Зал забит, на приставном стуле у стеночки нашел место себе сценограф Станислав Морозов. Поскольку занавеса нет, на сцене виден плод его трудов: две кровати, буфет, стол с парой стульев вокруг него… Здесь же детские игрушки — вполне бытовая декорация у этой страшилки из детства, написанной Павлом Санаевым, тогда еще выпускником сценарного факультета ВГИКа, по собственным воспоминаниям.
А вот и он сам пробирается в четвертый ряд с симпатичной брюнеткой. Знаю, что он не очень хорошего мнения о фильме Снежкина по своей повести. Что скажет про премьеру автор, профессионально связанный с кино?
А между тем Марк Розовский с первой же сцены заявляет дважды, нет, трижды кинематографический прием: первое — экран с перфорацией по заднику, второе — фрагмент популярнейшей песни из культового кинофильма «Земля Санникова»: «Есть только миг между прошлым и будущим, именно он…» И третье — молодой человек, похожий на удивленного щенка, на авансцене сообщает залу, что пишет сценарий про свое детство, таким образом задает правила игры — вполне взрослый артист (Александр Чернявский) играет 8-летнего мальчика.
Так вот, мальчик, значит, лежит на железной кровати под пуховым одеялом, вечно болеет… С противоположной стороны за ширмой крупный мужчина недовольно ворочается с боку на бок. В движении лишь одна фигура — женская: синий байковый халат в желтых ромбиках, подпоясанный по талии, чулки в резинку неприятного цвета (песок с горчицей) и неподтянутые, по-домашнему стоптанные тапки. Седые волосы не причесаны, хотя видна попытка уложить их в косу вкруг головы, как у Юлии Тимошенко (только кто ж теперь помнит эту отчаянную дивчину!).

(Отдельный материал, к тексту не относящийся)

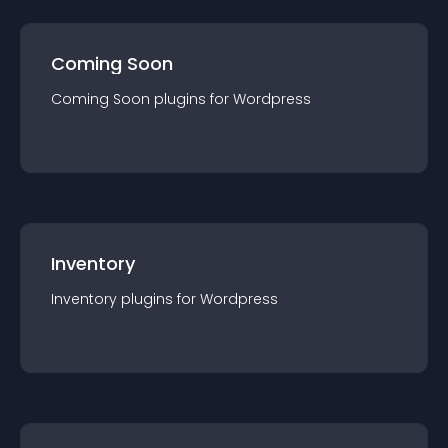
Coming Soon
Coming Soon
plugin
s for
Wordpress
Inventory
Inventory
plugin
s for
Wordpress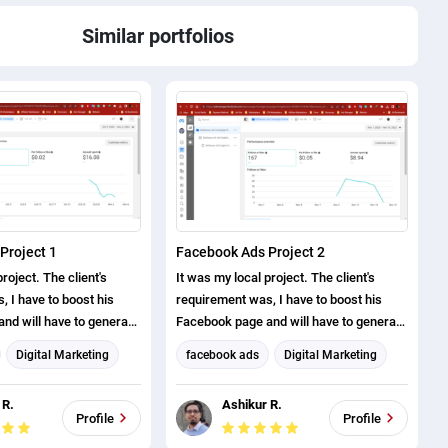
Similar portfolios
Project 1
Facebook Ads Project 2
roject. The client's
It was my local project. The client's
 I have to boost his
requirement was, I have to boost his
nd will have to generate
Facebook page and will have to generate
ve successfully
page likes. I have successfully
Digital Marketing
facebook ads
Digital Marketing
roject.
completed this project.
eting
Facebook Marketing
 R.
Ashikur R.
arketing
Social Media Marketing
Profile
Profile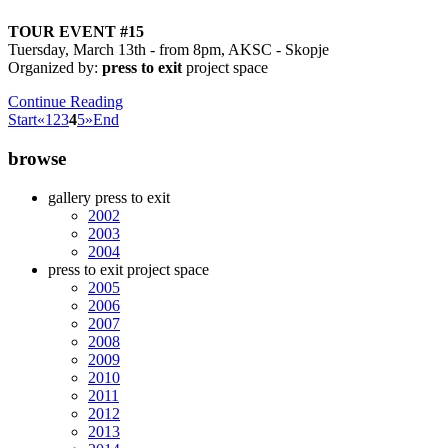
TOUR EVENT #15
Tuersday, March 13th - from 8pm, AKSC - Skopje
Organized by:
press to exit
project space
Continue Reading
Start
«
1
2
3
4
5
»
End
browse
gallery press to exit
2002
2003
2004
press to exit project space
2005
2006
2007
2008
2009
2010
2011
2012
2013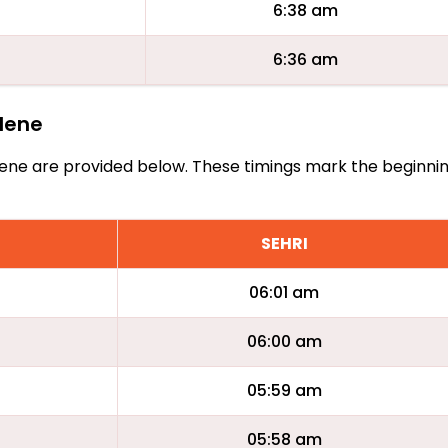
6:38 am
6:36 am
ilene
Abilene are provided below. These timings mark the beginni
SEHRI
06:01 am
06:00 am
05:59 am
05:58 am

— Детонька, сними штаны, открой попку, я тебе свечечку вставлю.
— Бабонька, не надо свечку. Я в парк хочу, на аттракционы, — канючит «мальчик».
— Шоколадку съешь, супрастинчику потом выпьешь… А ты? (Сурово.) Что ты делаешь? Все лежишь? — это она уже мужчине за ширмой.

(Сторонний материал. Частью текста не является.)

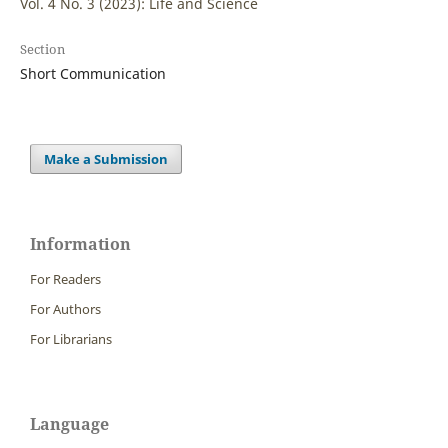
Vol. 4 No. 3 (2023): Life and Science
Section
Short Communication
Make a Submission
Information
For Readers
For Authors
For Librarians
Language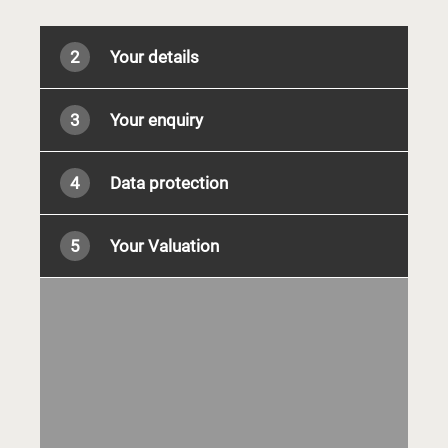
2
Your details
3
Your enquiry
4
Data protection
5
Your Valuation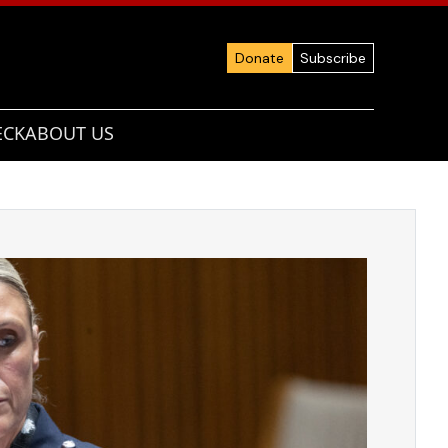
Donate
Subscribe
ECK
ABOUT US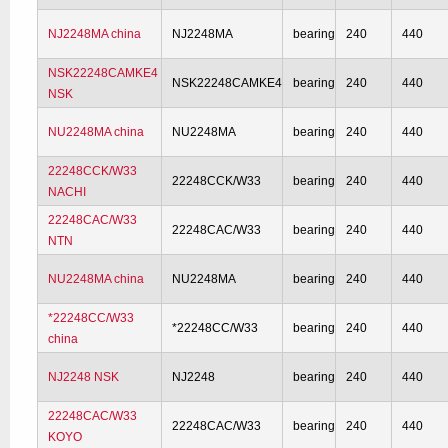
NJ2248MA china
NJ2248MA
bearing
240
440
NSK22248CAMKE4
NSK22248CAMKE4
bearing
240
440
NSK
NU2248MA china
NU2248MA
bearing
240
440
22248CCK/W33
22248CCK/W33
bearing
240
440
NACHI
22248CAC/W33
22248CAC/W33
bearing
240
440
NTN
NU2248MA china
NU2248MA
bearing
240
440
*22248CC/W33
*22248CC/W33
bearing
240
440
china
NJ2248 NSK
NJ2248
bearing
240
440
22248CAC/W33
22248CAC/W33
bearing
240
440
KOYO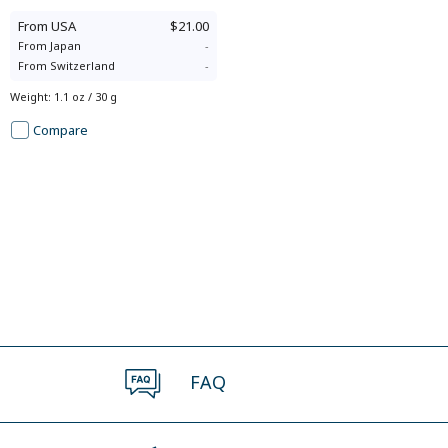
From
USA
$21.00
From
Japan
-
From
Switzerland
-
Weight
:
1.1 oz / 30 g
Compare
FAQ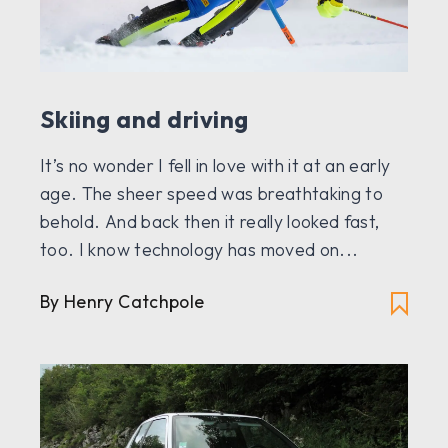
Skiing and driving
It’s no wonder I fell in love with it at an early
age. The sheer speed was breathtaking to
behold. And back then it really looked fast,
too. I know technology has moved on...
By Henry Catchpole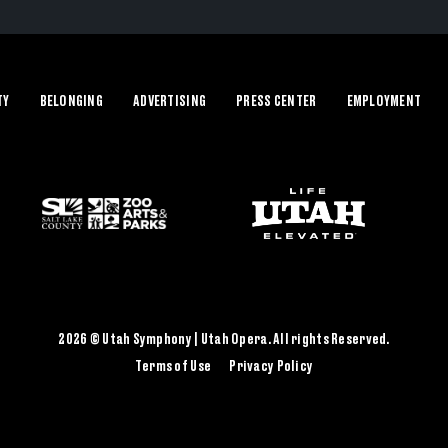
TY
BELONGING
ADVERTISING
PRESS CENTER
EMPLOYMENT
2026 © Utah Symphony | Utah Opera. All rights Reserved.
Terms of Use
Privacy Policy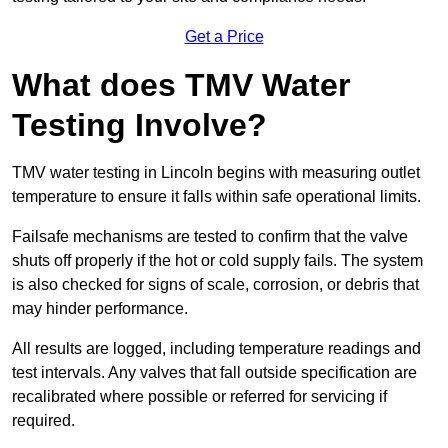
Get a Price
What does TMV Water
Testing Involve?
TMV water testing in Lincoln begins with measuring outlet
temperature to ensure it falls within safe operational limits.
Failsafe mechanisms are tested to confirm that the valve
shuts off properly if the hot or cold supply fails. The system
is also checked for signs of scale, corrosion, or debris that
may hinder performance.
All results are logged, including temperature readings and
test intervals. Any valves that fall outside specification are
recalibrated where possible or referred for servicing if
required.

Повесть Павла Санаева, инсценированная Марком Розовским, о любви, от которой всем плохо — и объектам, и субъектам. Будь бабка садисткой, все было бы куда проще. Любовь бабушки к внуку и собственной дочери, у которой она отняла сына во имя все той же любви, выглядит как война, как борьба, в конечном счете как ненависть. Помню, когда я читала эту повесть в журнальном варианте, ощущение боли разрывало мой организм: так подобрал слова и сплел их Санаев, что душили они непридуманной правдой и неисправимостью жизни. Однако Марк Розовский жутковатой детской истории подобрал симпатичную и невинную рамочку — звуковую. «А снег идет, а снег идет…», «Увезу тебя я в тундру…» и прочие шлягеры 60–80-х льются как из радиоточки в обычной московской квартире. Песни не отвечают за людскую глупость, эгоизм и слепую любовь. Но горькой истории добавляют абсурда и юмора — его хватает.
Центр и магнит квартиры — бабушка. Только актриса, ее играющая, определит успех или неуспех спектакля по Санаеву. В данном случае Розовский назначил на эту роль Галину Борисову, артистку странную во многих отношениях. У нее обычная, без особой фактуры внешность. Существование в жизни тоже не актерское: избегает всякой публичности, категорически не дает интервью, и это не каприз, а позиция: суета — не ее стиль. И на сцене Борисова — как женщина из жизни: никаких приемов — ни особых голосовых (хотя интонация ее голоса особенная), никакой экспрессии в движении. В ее игре — только судьба, только характер. И оттого как-то совсем неуютно. И от этого — восторг. Она задает планку игры и градус существования другим актерам. Я даже припомнила несколько таких бабушек, которые своей любовью и заботой уничтожали или пытаются уничтожить личность маленьких мальчиков и девочек, ломали и ломают судьбы собственных детей.
После спектакля первый вопрос Павлу Санаеву:
— Не больно еще раз возвращаться в детство?
— Знаете, так было, когда я первый раз смотрел спектакль в Питере, в «Балтдоме». Сейчас я стараюсь смотреть отстраненно. На репетиции ни на одной не был и считаю себя не вправе вмешиваться в работу режиссера. Мне интересно было.
Марк Розовский:
— Жизнь детей в среде, где нравственные устои размыты, часто превращается в пытку. И то, что мы называем счастливым детством, оказывается неисполнимой мечтой. Самое страшное, что нас воспитывали, допуская ошибки, — мы помним о них, а когда начинаем воспитывать своих детей, то повторяем эти же самые ошибки.